Anyhow, when I came back from the store, the adorable woman who lives next door was standing in the hall surrounded by bags of groceries. She moved in a couple of months ago, with who I think are her son and his wife. I hardly ever see them, but I do see her once or twice a week, on her way to or from the garbage room, or with her door ajar and her eyes peeking into the hall as I walk by. I smile and she says hi in the softest voice.

So, I was coming down the hall and saw her there, standing outside of her door, and I smiled and said, "Hello," and she smiled and said, "Hi," and then she held out her hand which was holding her keys, and she said, "It doesn't work," which was the longest sentence she'd ever said to me. I never noticed before that she had some kind of pretty accent that I didn't recognize. She had two keys and the door had three locks, and she didn't know which lock was locked and which key would unlock it, so I took her keys and tried each key in each lock, and, of course, it was the last try that worked. I opened the door, and smiled at her, and handed back her keys. Then there were a bunch of Thank yous and You're welcomes while I helped her carry the groceries in.

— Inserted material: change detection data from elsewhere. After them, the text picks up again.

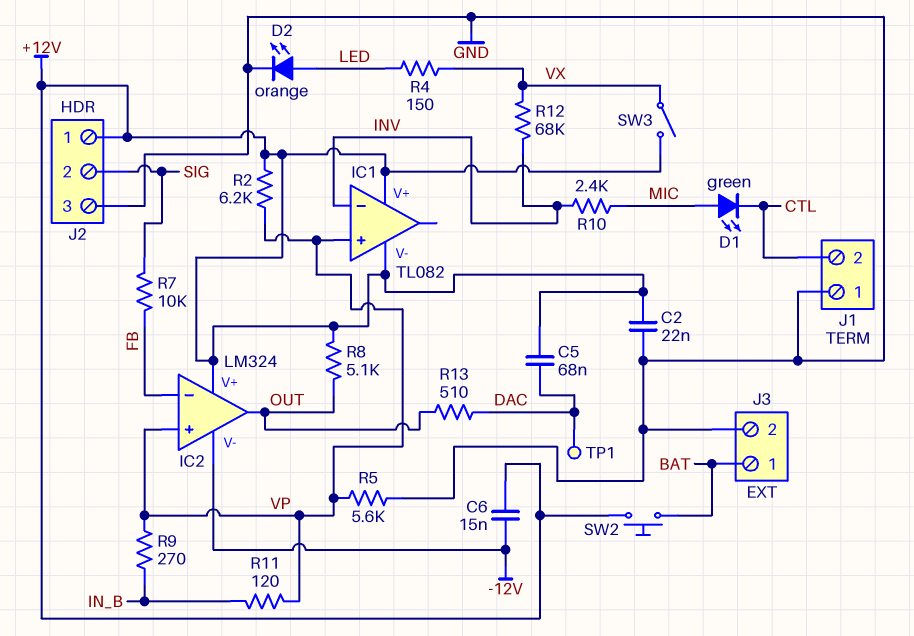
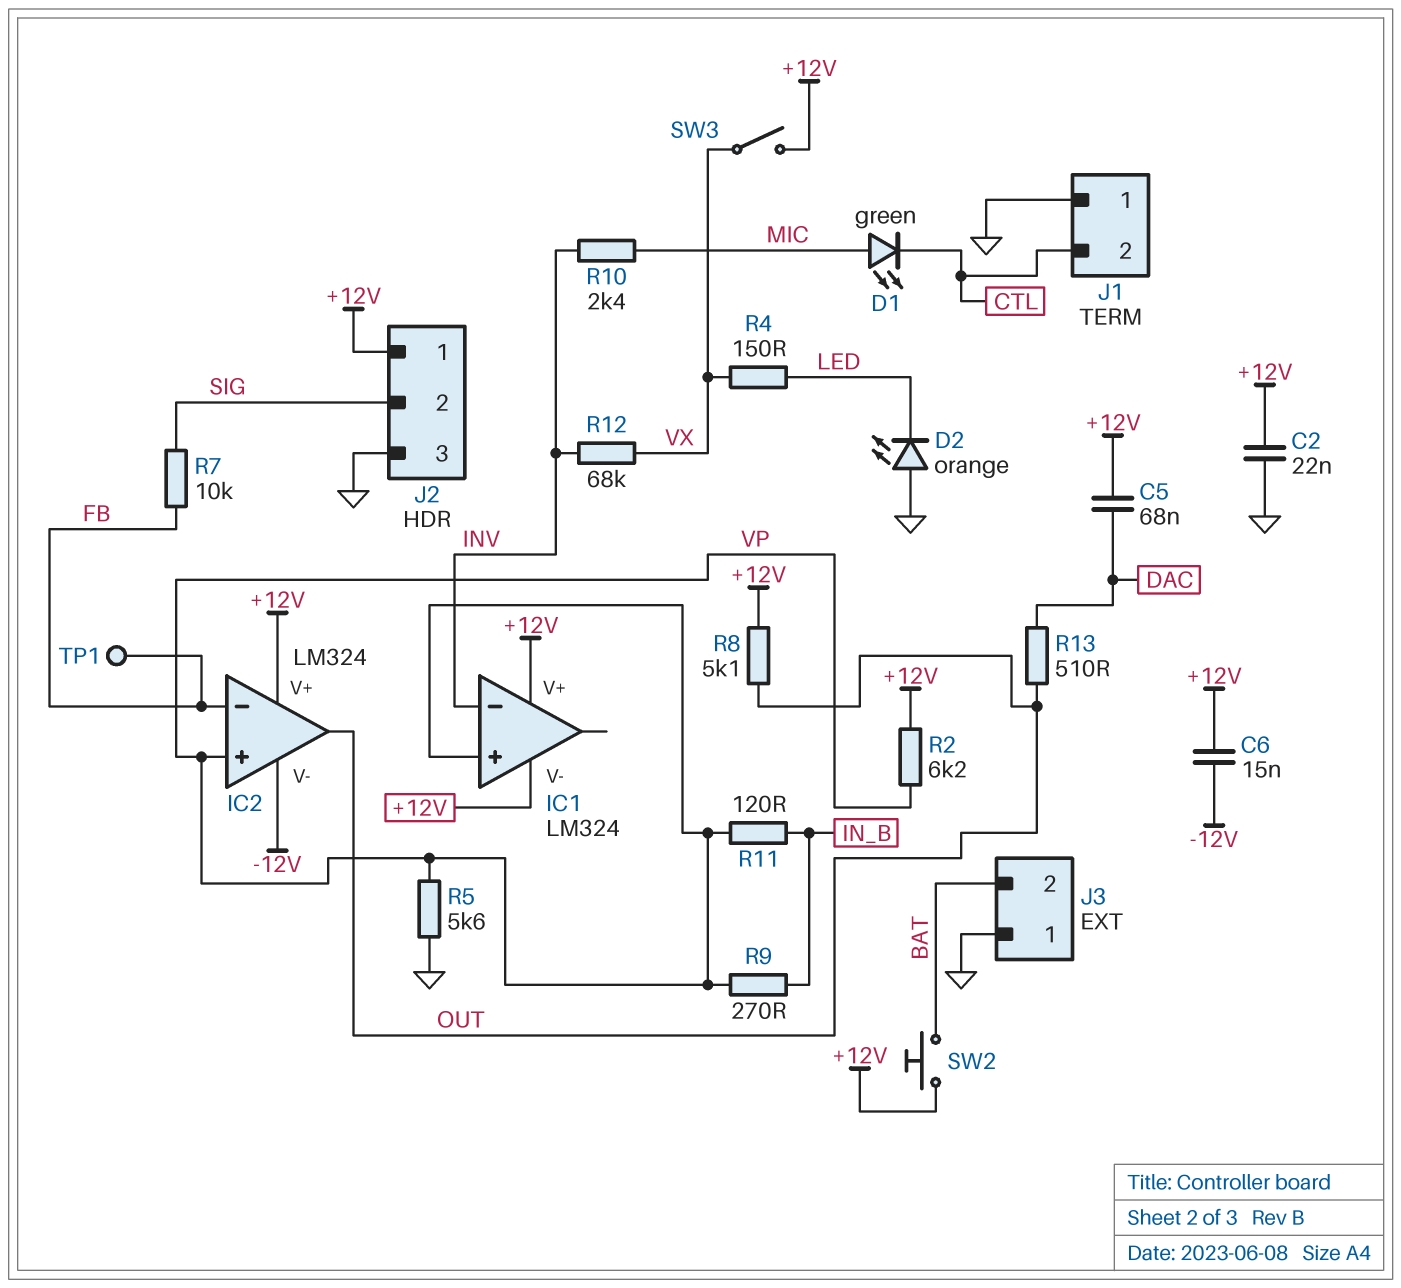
D2: LED orange (A LED, K GND) -> LED orange (A GND, K LED)
IC1: TL082 -> LM324
J3 pin 1: BAT -> GND
J3 pin 2: GND -> BAT
TP1: test point (DAC) -> test point (FB)

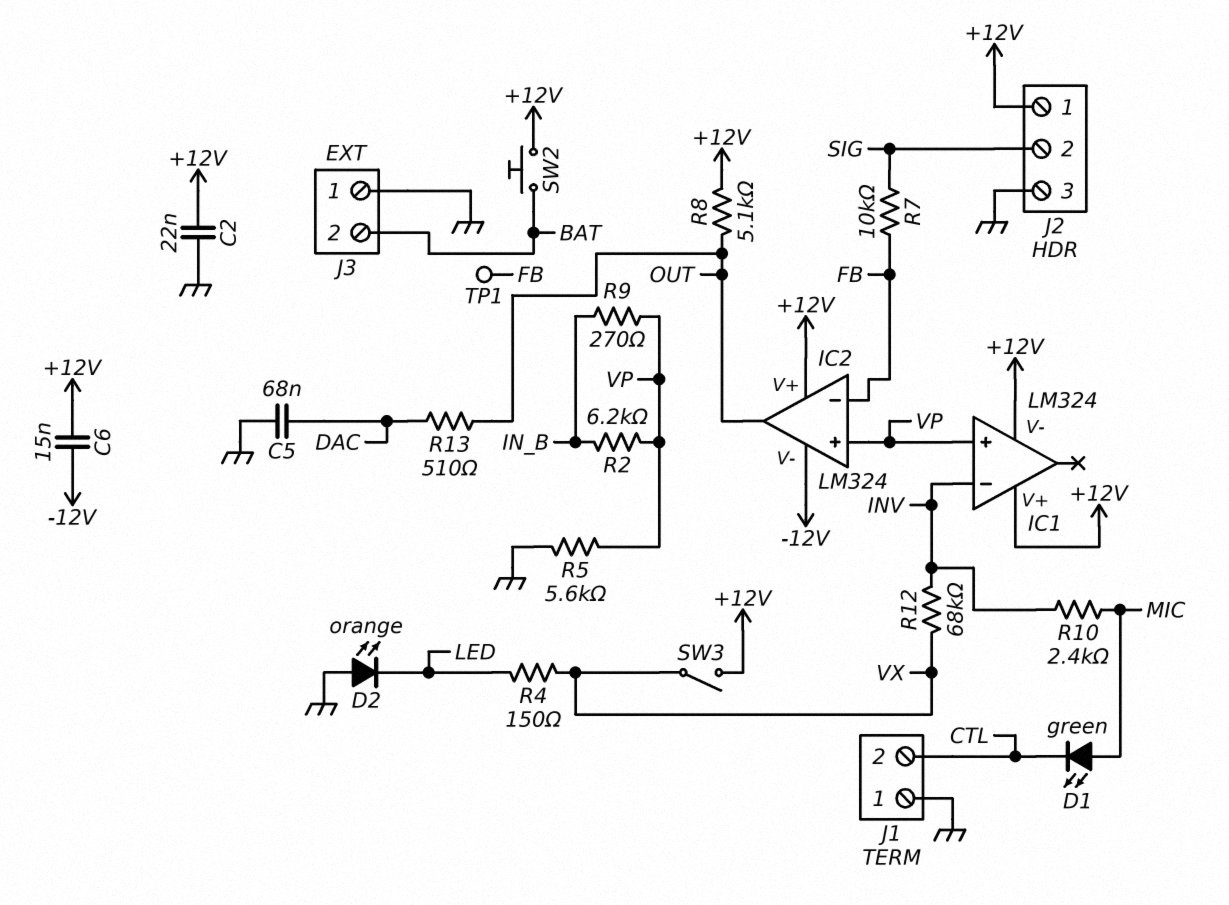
C5: 68nF (+12V, DAC) -> 68nF (DAC, GND)
R2: 6.2k (+12V, VP) -> 6.2k (IN_B, VP)
R11: 120 (IN_B, VP) -> none

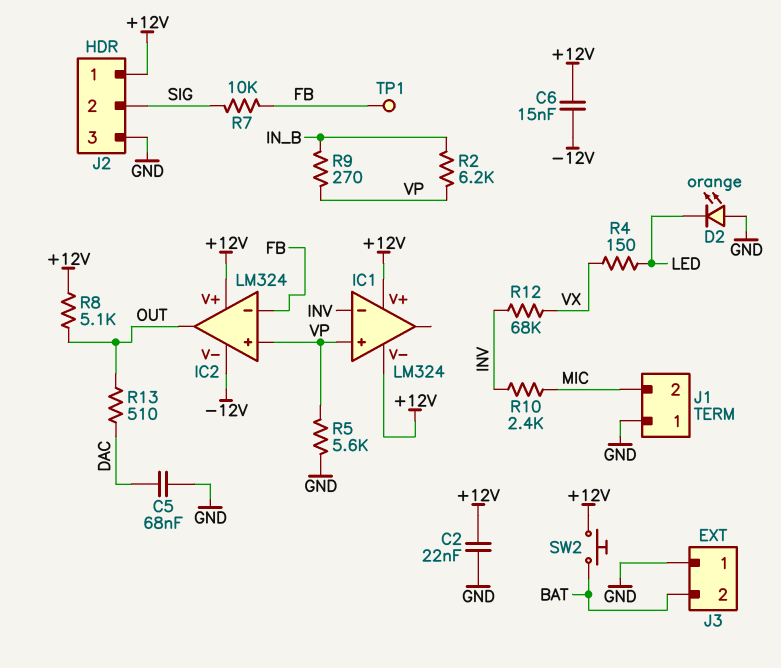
D1: LED green (A MIC, K CTL) -> none
J1 pin 2: CTL -> MIC
SW3: switch (+12V, VX) -> none

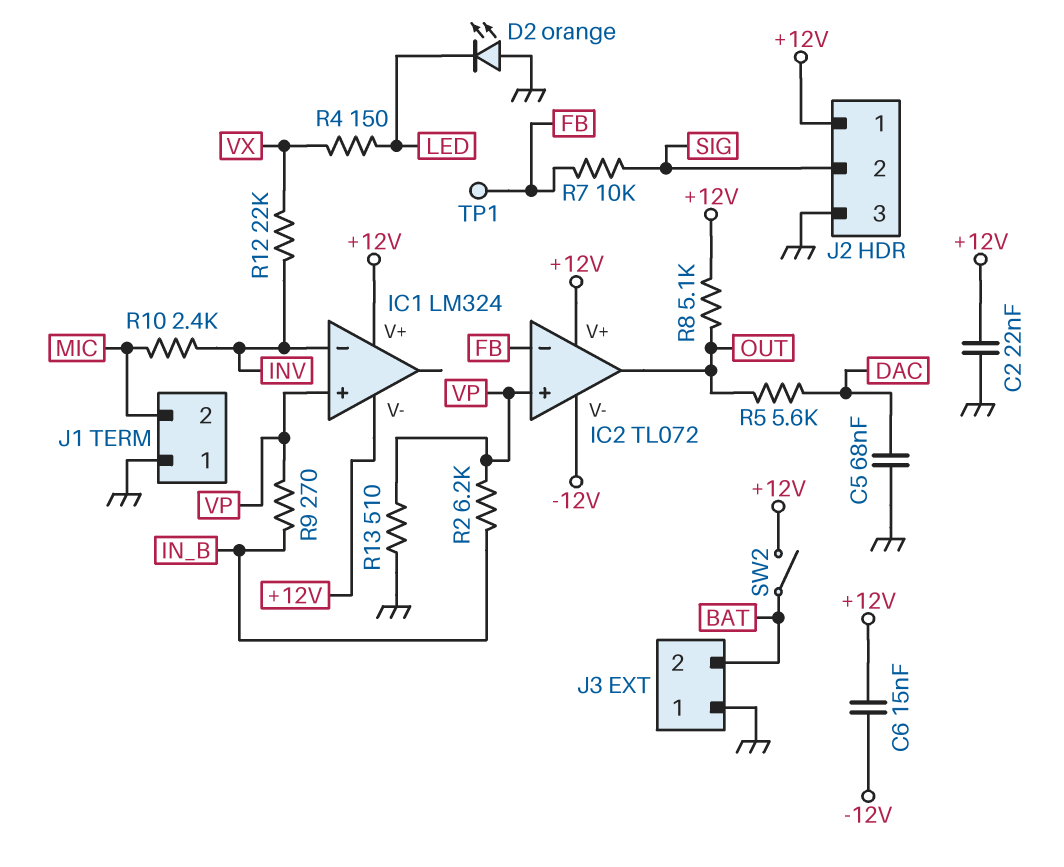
IC2: LM324 -> TL072
R5: 5.6k (GND, VP) -> 5.6k (DAC, OUT)
R12: 68k (INV, VX) -> 22k (INV, VX)
R13: 510 (DAC, OUT) -> 510 (GND, VP)
SW2: button (+12V, BAT) -> switch (+12V, BAT)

She walked me back out and held out her hand to shake mine, but changed her mind and hugged me, saying, "Thank you, you're a good neighbor," while I tried not to breathe out. She felt so frail, and I would hate so much to make her sick. While I was not breathing out I was breathing in, and she smelled like a combination of warm old grandmother and what I imagine frankincense and myrrh must smell like whenever I see the words. It was the perfect sort of comforting hug for the sort of crummy I was feeling.

Now it's Evening Music, and I think time is moving at a different rate inside my head than out of it. Suddenly this computer is far too much, and my head does not want to be upright anymore. Let's get into bed and watch This Old House, alright?